Cediendo a la seducción de las aguas tranquilas y límpidas del río, levantamos nuestro campamento junto al agua, en la orilla izquierda. Barka Mai no había dejado de advertir la amargura de mi mueca y la tristeza de mis ojos. Sabía que ya había dejado muy atrás la alegre exaltación que sentía cuando partimos. Comimos en silencio el guiso de gruesas habas pardas y cebolla trinchada con aceite y comino que parece ser el plato nacional de este país. Como no tenía el menor apetito, fui particularmente sensible a la insipidez de esos manjares, y observé en esa ocasión que la comida es cada vez más sosa a medida que se avanza hacia el norte, una regla que sólo han desmentido los saltamontes macerados en vinagre que nos esperaban en Judea, Luego me abismé en la contemplación de los torbellinos y de los remolinos que hacían espejear la corriente perezosa del río.

– Estás triste como la muerte -me dijo Barka-. Deja de contemplar esas aguas glaucas. Vuelve tu vista, por el contrario, hacia la Montaña de los Reyes. Ve a pedir consejos a esos dos colosos que velan por la metrópoli de Amenofis. ¡Ve, que te esperan!

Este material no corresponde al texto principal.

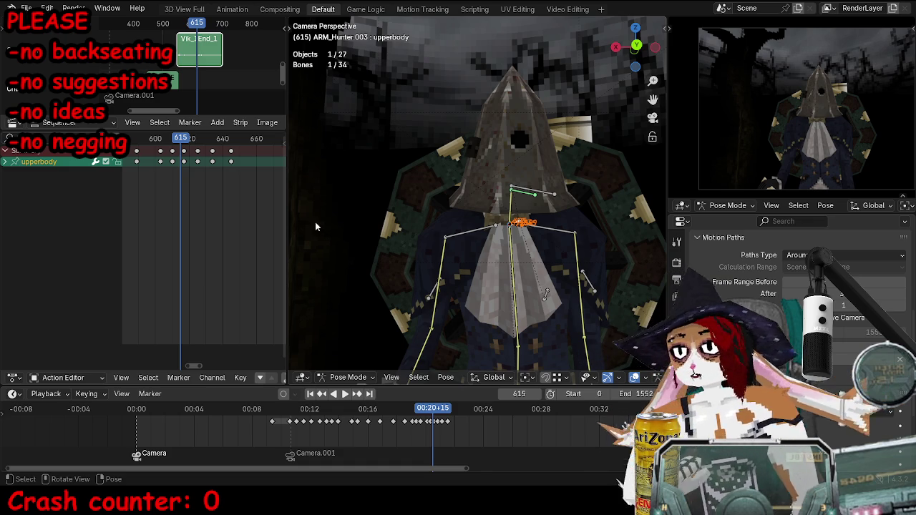
key("space")
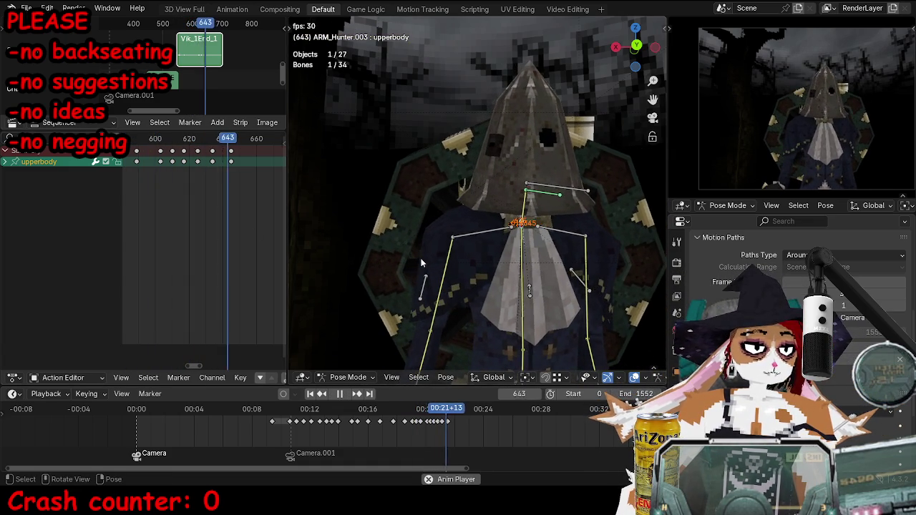
key("space")
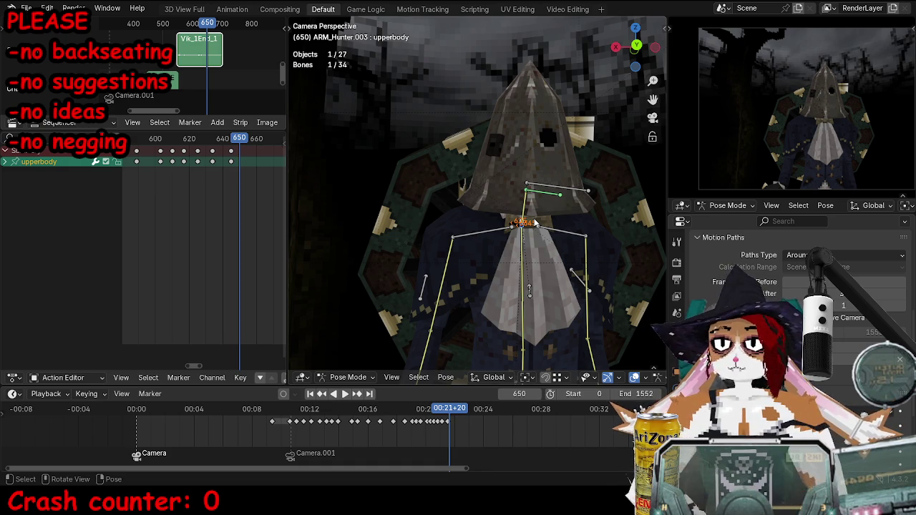
left_click(197, 143)
key("space")
key("space")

Para hacer que alguien obedezca, aunque sea un rey, no hay como mandarle el acto que desea realizar en el fondo de su corazón. Yo había visto desde lejos los dos gigantes, situados el uno al lado del otro, y en seguida sentí el deseo de ponerme bajo la formidable protección de esas figuras admirables. Porque de esas estatuas altas como diez hombres, emana una irradiación de serenidad, que se debe sin duda en parte a su postura: juiciosamente sentadas, con las dos manos posadas sobre las juntas rodillas. Primero di la vuelta a las dos estatuas, luego me adentré en la ciudad de los muertos de la que son las guardianas. Del templo funerario de Amenofis no quedan más que columnas, capiteles, escaleras que se interrumpen misteriosamente en el aire, bloques enigmáticos. Pero ese caos envuelve el orden negro de las tumbas y de las estelas. Bajo el desorden que es aún vida y humanidad, el reloj de los dioses sigue con su tic-tac imperturbable. Uno sabe con certidumbre que el tiempo trabaja para ella, y que dentro de poco el desierto habrá digerido esas ruinas. Sin embargo, los colosos velan… Quise hacer lo mismo que ellos. Me senté en cuclillas sobre mi manto al pie del coloso del norte. Durante una parte de la noche acompañé con mi pequeña y frágil guardia humana la eterna guardia del gigante de piedra. Por fin me dormí.

Me sacaron de mi sueño unos vagidos infantiles. Al menos eso fue lo que creí al principio. Se oía resonar una voz pueril y quejumbrosa. ¿De dónde salía? Parecía salir de lo alto, tal vez del cielo, o, mejor dicho, de la pequeña cabeza tocada con el nemes de Memnón. A veces también era como un canto, porque tenía acentos de ternura, trinos, un gorjeo de voluptuosidad infantil. Como las risitas de un niño de pecho recibiendo las caricias de su mamá.

Me levanté. A la lívida luz de la aurora, el desierto y las tumbas parecían aún más desoladas que en el crepúsculo. No obstante, por el este, al otro lado del Nilo, un desgarrón purpúreo hería el cielo, y un reflejo anaranjado caía sobre el pecho de piedra de mi coloso. Entonces me acordé de una leyenda que me habían contado, pero tan extravagante que llegué a olvidarla. Memnón era hijo de la Aurora y de Titón, rey de Egipto, quien le envió para socorrer la sitiada ciudad de Troya. Allí murió a manos de Aquiles. Desde entonces, todas las mañanas, Aurora cubre con lágrimas de rocío y de rayos afectuosos la estatua de su hijo, y el coloso adquiere vida y canta dulcemente bajo las cálidas caricias de su madre. A tan emocionante reencuentro estaba asistiendo yo, y sentí que me invadía una extraña exaltación.